Information is something powerful in the age of the internet and the massive dissemination of content. However, more important than the information itself is the interpretation we offer it. These tons of articles, opinions and data that reach us must have an analytical filter, a skeptical critique, and for this we must resort to science to evaluate and make the best decisions and issue opinions, especially if the focus is on decisions and public policies that affect thousands of people.
Therefore, understanding where, when and, above all, how to interpret the information we receive becomes very important, from an individual and collective point of view. Many errors occur during these interpretations, which lead to wrong decision-making that can lead to incalculable losses for cities, states and even countries.
One of the main causes of misinterpretations in texts and materials is the erroneously adopted concept of correlation, and how dangerous it can be for the adoption of public policies and decisions with great impact. See, for example, the article in the link: “Possible correlation detected between air pollution and deaths from Covid-19”. Several readers, when analyzing this headline, immediately thought: to combat Covid-19, therefore, we must reduce air pollution, and this will cause a decrease in contagion and, consequently, in the number of deaths from the virus. Thus, these readers, if they held high public positions, would have made wrong decisions, creating policies that would have no effect or satisfactory results.
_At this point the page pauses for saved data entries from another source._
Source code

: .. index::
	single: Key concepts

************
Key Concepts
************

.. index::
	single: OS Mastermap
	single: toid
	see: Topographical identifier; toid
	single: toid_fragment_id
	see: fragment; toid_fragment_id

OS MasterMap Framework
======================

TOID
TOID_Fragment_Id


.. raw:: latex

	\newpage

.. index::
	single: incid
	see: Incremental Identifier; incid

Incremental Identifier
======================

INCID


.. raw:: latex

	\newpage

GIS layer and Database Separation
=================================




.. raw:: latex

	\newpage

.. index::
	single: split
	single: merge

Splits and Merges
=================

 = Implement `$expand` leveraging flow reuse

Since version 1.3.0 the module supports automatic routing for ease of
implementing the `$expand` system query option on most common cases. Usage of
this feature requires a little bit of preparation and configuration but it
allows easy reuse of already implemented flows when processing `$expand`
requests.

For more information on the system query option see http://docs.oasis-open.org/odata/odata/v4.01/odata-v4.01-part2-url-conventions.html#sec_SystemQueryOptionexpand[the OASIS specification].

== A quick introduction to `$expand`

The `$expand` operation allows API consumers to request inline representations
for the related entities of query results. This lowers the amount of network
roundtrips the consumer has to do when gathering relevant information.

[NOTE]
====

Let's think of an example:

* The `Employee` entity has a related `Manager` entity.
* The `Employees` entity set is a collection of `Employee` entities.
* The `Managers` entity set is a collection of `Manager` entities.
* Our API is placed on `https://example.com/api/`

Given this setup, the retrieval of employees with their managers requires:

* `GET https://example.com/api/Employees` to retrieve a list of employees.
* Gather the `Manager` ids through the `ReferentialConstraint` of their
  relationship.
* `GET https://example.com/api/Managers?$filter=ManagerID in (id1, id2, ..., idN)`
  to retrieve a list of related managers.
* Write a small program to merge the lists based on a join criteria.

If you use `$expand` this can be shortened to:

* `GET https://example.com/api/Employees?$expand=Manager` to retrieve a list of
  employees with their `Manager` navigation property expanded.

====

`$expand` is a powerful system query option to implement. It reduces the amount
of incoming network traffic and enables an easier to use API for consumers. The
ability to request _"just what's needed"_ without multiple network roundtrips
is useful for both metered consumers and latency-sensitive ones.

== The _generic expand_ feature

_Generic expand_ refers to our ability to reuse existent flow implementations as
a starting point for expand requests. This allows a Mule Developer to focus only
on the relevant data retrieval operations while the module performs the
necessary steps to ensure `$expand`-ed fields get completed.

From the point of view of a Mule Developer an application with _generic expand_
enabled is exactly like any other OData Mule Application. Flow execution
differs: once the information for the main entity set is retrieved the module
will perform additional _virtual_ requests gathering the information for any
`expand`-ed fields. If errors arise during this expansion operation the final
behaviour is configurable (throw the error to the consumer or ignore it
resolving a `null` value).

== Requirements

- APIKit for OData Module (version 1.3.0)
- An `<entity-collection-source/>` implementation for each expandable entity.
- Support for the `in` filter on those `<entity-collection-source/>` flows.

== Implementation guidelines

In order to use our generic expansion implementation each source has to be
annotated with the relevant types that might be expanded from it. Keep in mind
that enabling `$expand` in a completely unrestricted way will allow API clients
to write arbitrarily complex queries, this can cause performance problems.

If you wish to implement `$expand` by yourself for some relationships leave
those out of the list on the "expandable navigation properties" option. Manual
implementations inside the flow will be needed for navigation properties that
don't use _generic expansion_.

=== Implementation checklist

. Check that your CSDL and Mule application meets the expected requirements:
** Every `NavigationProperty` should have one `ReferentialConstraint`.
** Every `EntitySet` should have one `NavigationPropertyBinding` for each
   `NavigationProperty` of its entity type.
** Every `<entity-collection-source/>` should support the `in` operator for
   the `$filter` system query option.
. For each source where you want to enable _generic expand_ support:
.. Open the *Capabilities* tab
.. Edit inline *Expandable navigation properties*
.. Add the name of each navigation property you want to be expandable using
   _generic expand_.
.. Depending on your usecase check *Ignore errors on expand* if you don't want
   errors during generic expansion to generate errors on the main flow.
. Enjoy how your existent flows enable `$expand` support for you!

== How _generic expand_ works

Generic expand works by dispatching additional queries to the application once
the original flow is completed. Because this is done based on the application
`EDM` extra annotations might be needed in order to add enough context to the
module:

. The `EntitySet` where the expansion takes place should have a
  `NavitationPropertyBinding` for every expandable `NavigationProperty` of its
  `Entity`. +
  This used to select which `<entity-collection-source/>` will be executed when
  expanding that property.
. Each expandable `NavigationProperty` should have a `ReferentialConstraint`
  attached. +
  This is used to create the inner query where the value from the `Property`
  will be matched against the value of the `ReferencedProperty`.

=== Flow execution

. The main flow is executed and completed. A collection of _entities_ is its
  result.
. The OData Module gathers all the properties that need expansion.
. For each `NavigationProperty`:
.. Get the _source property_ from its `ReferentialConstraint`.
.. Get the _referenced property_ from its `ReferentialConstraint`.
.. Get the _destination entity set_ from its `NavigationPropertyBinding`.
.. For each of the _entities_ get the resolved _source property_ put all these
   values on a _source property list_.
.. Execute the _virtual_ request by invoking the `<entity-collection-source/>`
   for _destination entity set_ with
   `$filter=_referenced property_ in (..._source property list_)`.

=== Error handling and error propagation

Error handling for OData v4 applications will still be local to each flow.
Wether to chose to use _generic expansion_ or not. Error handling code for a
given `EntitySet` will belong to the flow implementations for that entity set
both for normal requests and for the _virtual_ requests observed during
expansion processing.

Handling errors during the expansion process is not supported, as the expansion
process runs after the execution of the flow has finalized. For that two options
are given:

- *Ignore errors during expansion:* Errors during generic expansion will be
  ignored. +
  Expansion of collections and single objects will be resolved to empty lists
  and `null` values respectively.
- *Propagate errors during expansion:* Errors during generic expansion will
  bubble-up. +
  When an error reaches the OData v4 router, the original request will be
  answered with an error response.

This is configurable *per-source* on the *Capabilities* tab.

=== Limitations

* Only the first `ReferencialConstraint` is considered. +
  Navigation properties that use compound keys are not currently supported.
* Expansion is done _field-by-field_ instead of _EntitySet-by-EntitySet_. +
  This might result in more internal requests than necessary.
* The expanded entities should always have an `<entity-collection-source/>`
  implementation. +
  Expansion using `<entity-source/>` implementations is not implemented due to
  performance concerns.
Why were these readers wrong? Because correlation should never be confused with causation . Saying that air pollution and deaths from Covid-19 are correlated will never be the same as saying that a high level of air pollution causes more deaths from Covid-19. In other words, two variables (in the example, air pollution and deaths from Covid-19) that co-vary do not necessarily have a cause-effect relationship. To make this difference even more evident, see the clueless example from the website tylervigen.com: the very high correlation (remember that the maximum mathematical value of a correction is 1) between the divorce rate in the state of Maine and northern consumption -American per capita of margarine: 0.9926.
Divorces can be considered social and bureaucratic problems, which create more legal processes, thus demanding manpower and costs for public coffers. In this way, public managers must think of ways to reduce divorce rates, and, according to the graph above, the level of margarine purchases must therefore be reduced . Perhaps the biggest result a manager will achieve with this line of reasoning is removal from their position, do you agree?
Weird examples like the one mentioned may be easier to dismiss as wrong, but let's go back to the case of Covid-19: does air pollution cause more deaths from the virus? A public manager who answers “yes” to this question is wrong, and may make decisions that are also wrong. Following this line of reasoning, should the circulation of polluting vehicles (which do) cause an increase in pollution levels be banned, in order to reduce the number of deaths from Covid-19?
Some readers will note an issue, which is the most impressive and ironic of public decisions: this manager may achieve a decrease in coronavirus cases and deaths because of this ban, thus emerging as a hero . But not because pollution levels cause more deaths from Covid-19, but precisely because they are positively correlated, that is, they vary in a similar way. To talk about causality, a third variable must be added to the recipe: social isolation .
It can be said that social isolation causes a decrease in the circulation of people on the streets, which causes a smaller number of vehicles on public roads, which in turn causes a decrease in pollution levels. On the other hand, isolation causes a decrease in interpersonal interaction, which causes a decrease in the rate of Covid-19 contagion, and consequently in the number of deaths. Both headline variables decreasing, thus indicating a correlation, not cause-and-effect .
This is the main tip for analyzing headlines and information that comes to us every day: causality infers that one variable causes the other, and therefore no other is necessary for this relationship to occur. So, when you read news like “Possible correlation detected between air pollution and deaths from Covid-19”, look for other variables that can be associated and, thus, find the real cause-effect relationship. In this case, for example, a high population density causes greater air pollution, and also causes more social interactions and, consequently, greater contagion of the virus . It is not the case that pollution causes more deaths from Covid-19, but rather that the high population density causes both problems. We are bombarded daily with information, some true and some not so much. Critical and analytical thinking must be applied to headlines and news such as the one presented, thus avoiding recurring and extremely important modern problems, such as mistaken decision-making, propagation of false information and support for campaigns that will not have expected effects. When you receive any type of information, especially those that claim causal relationships (medicine x improves situation y, reducing x makes y not happen, among others), always question and look for more realistic answers. In other words, never confuse causality and correlation, or relationship and cause-effect.